Analysis modelling psychological distress as a measure of social and emotional wellbeing showed that the odds of having high or very high psychological distress for First Nations people were statistically significantly higher for people:

  • with a long-term non-mental health condition
  • with severe or profound disability
  • using substances
  • who went days without money for necessities
  • not in the labour force
  • who experienced domestic/family violence
  • who were removed from family
  • who experienced threatened non-domestic/family face-to-face violence
  • who experienced unfair treatment because they are Indigenous
  • who avoided events because of unfair treatment because they are Indigenous
  • who were not proud to be Indigenous
  • who were female.

Strategies for improvement

While some factors identified in our analysis are non-modifiable, such as sex, age and living in remote areas, they can help determine who may be at increased risk and so improve responses and support services for those who need them.

Other factors, such as economic wellbeing, labour force participation, alcohol and substance use, and the experience of unfair treatment and violence are modifiable and can be countered through social policy and programs. These can include:

  • dealing with community challenges, poverty, and social determinants of health
  • building identity, social and emotional wellbeing, and healing
  • reducing alcohol /drug use
  • continuing care/assertive outreach post emergency department after a suicide attempt/mental health support.

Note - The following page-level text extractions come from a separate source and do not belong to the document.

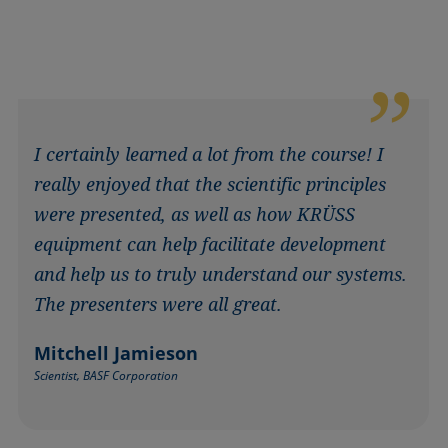
I certainly learned a lot from the course! I
really enjoyed that the scientific principles
were presented, as well as how KRÜSS
equipment can help facilitate development
and help us to truly understand our systems.
The presenters were all great.
Mitchell Jamieson
Scientist, BASF Corporation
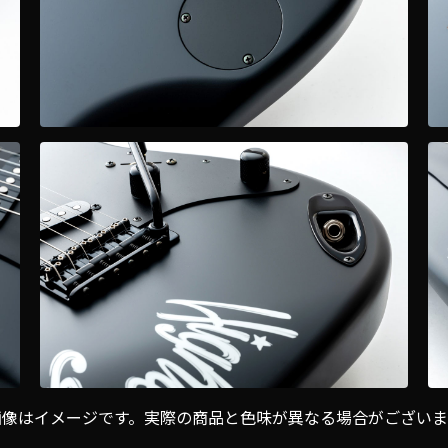
画像はイメージです。実際の商品と色味が異なる場合がございま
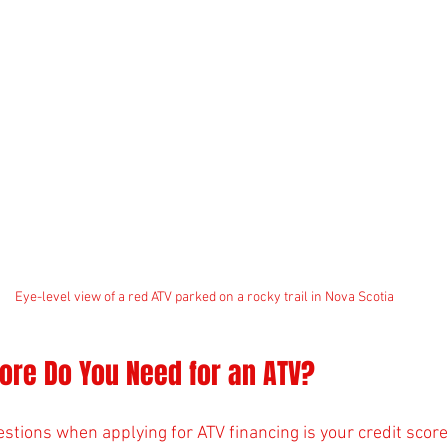
Eye-level view of a red ATV parked on a rocky trail in Nova Scotia
ore Do You Need for an ATV?
estions when applying for ATV financing is your credit scor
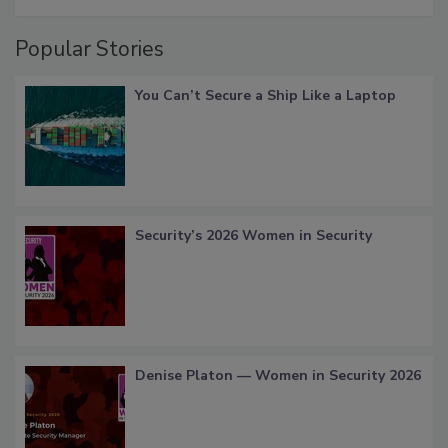
Popular Stories
You Can’t Secure a Ship Like a Laptop
Security’s 2026 Women in Security
Denise Platon — Women in Security 2026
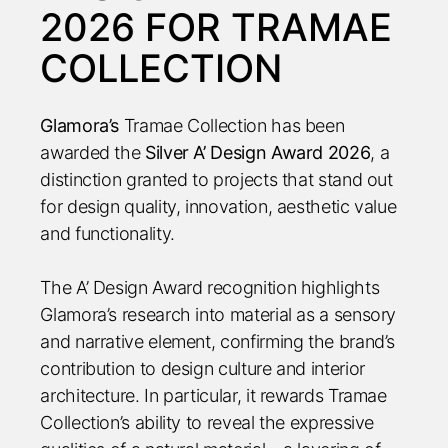
2026 FOR TRAMAE
COLLECTION
Glamora’s
Tramae Collection has been
awarded the
Silver A’ Design Award 2026
, a
distinction granted to projects that stand out
for design quality, innovation, aesthetic value
and functionality.
The A’ Design Award recognition highlights
Glamora’s research into material as a sensory
and narrative element, confirming the brand’s
contribution to design culture and interior
architecture. In particular, it rewards Tramae
Collection’s ability to reveal the expressive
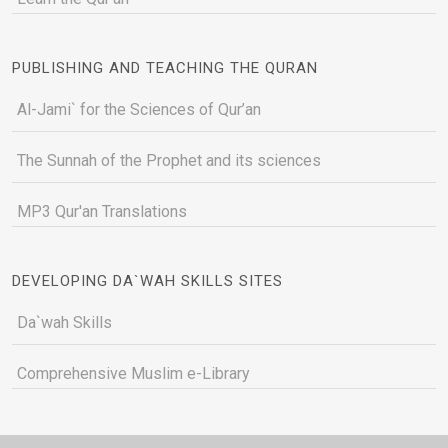
PUBLISHING AND TEACHING THE QURAN
Al-Jami` for the Sciences of Qur’an
The Sunnah of the Prophet and its sciences
MP3 Qur'an Translations
DEVELOPING DA`WAH SKILLS SITES
Da`wah Skills
Comprehensive Muslim e-Library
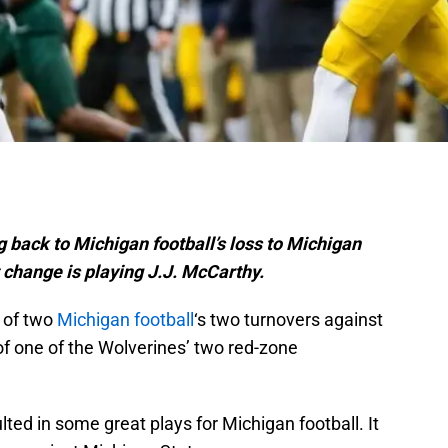
ng back to Michigan football’s loss to Michigan
t change is playing J.J. McCarthy.
 of two
Michigan football
‘s two turnovers against
of one of the Wolverines’ two red-zone
ted in some great plays for Michigan football. It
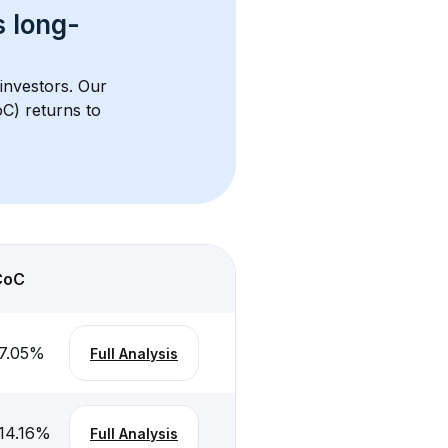
s 
long-
 investors. Our 
C) returns to 
CoC
7.05
%
Full Analysis
14.16
%
Full Analysis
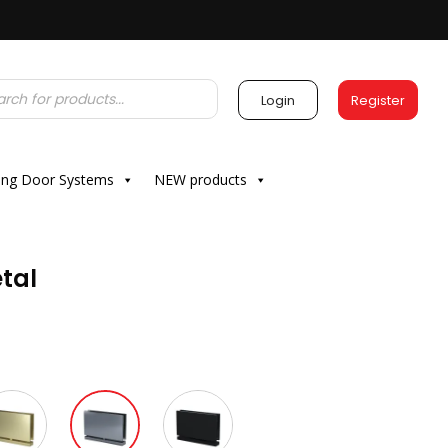
Login
Register
ding Door Systems
NEW products
tal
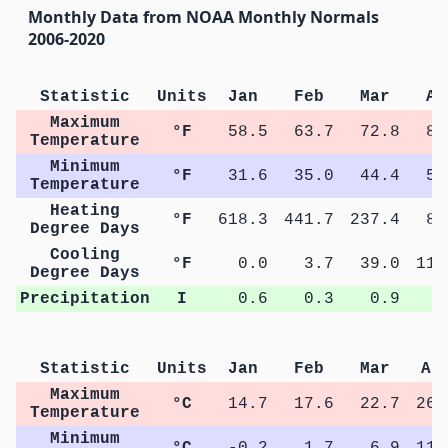
Monthly Data from NOAA Monthly Normals
2006-2020
Statistic
Units
Jan
Feb
Mar
Ap
Maximum
°F
58.5
63.7
72.8
80
Temperature
Minimum
°F
31.6
35.0
44.4
51
Temperature
Heating
°F
618.3
441.7
237.4
82
Degree Days
Cooling
°F
0.0
3.7
39.0
115
Degree Days
Precipitation
I
0.6
0.3
0.9
0
Statistic
Units
Jan
Feb
Mar
Ap
Maximum
°C
14.7
17.6
22.7
26.
Temperature
Minimum
°C
-0.2
1.7
6.9
11.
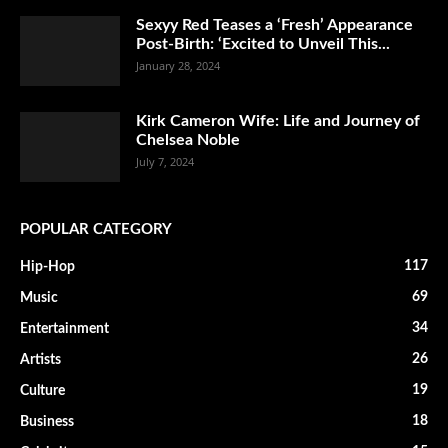
Sexyy Red Teases a ‘Fresh’ Appearance
Post-Birth: ‘Excited to Unveil This...
January 28, 2024
Kirk Cameron Wife: Life and Journey of
Chelsea Noble
July 7, 2024
POPULAR CATEGORY
117
Hip-Hop
69
Music
34
Entertainment
26
Artists
19
Culture
18
Business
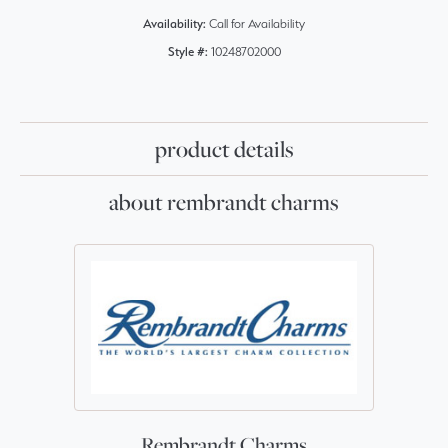
Availability:
Call for Availability
Style #:
10248702000
product details
about rembrandt charms
Rembrandt Charms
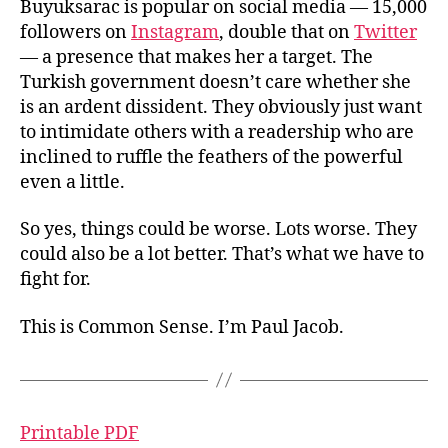
Buyuksarac is popular on social media — 15,000
followers on
Instagram
, double that on
Twitter
— a presence that makes her a target. The
Turkish government doesn’t care whether she
is an ardent dissident. They obviously just want
to intimidate others with a readership who are
inclined to ruffle the feathers of the powerful
even a little.
So yes, things could be worse. Lots worse. They
could also be a lot better. That’s what we have to
fight for.
This is Common Sense. I’m Paul Jacob.
Printable PDF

The policy responses to social and emotional wellbeing and suicide prevention need to be multidimensional and involve a wide range of stakeholders, including services outside the health sector, such as housing, education, employment, recreation, child protection and family services, crime prevention and justice.

Approaches to suicide prevention should be led by First Nations people and include healing activities.

For suicide prevention, it is also important to improve access to mental health services, increase community awareness and provide culturally appropriate training.

The barriers to First Nations people’s accessing mental health services may be that services are inaccessible for financial or geographical reasons, or there may be a reluctance to use services because they are not perceived as culturally safe environments.

Developing general population services that are trauma informed and culturally safe, and expanding Aboriginal Community Controlled Health Services to provide mental health services to First Nations people are critical to improving access to mental health services.

It is also important that crisis support services are available 24 hours a day, 7 days a week for people who are at risk of suicide.

As well as support within prisons aimed at reducing suicide/self-harm risk, there should be post-release mentoring and justice reinvestment where the money that would have been spent on imprisonment is reinvested into services that counter the underlying causes of crime, including mental health, and alcohol and other drug services.

Another important part of suicide prevention is cultural continuity or community control. The evidence suggests that there are no suicides among young First Nations people in communities with all the ‘cultural continuity factors’, while those communities with none of these factors had the highest suicide rates.

Some examples of success factors and related programs are:

  • the National Empowerment Project: a First Nations-led community empowerment responding to community challenges, poverty, social determinants of health
  • appropriate and continuing care once people leave an emergency department, and for those at risk in the community at any one time: this is one of the strategies in the ‘systems approach’ to suicide prevention that underpins the Primary Health Network guidelines for the planning and commissioning of suicide prevention activity across Australia.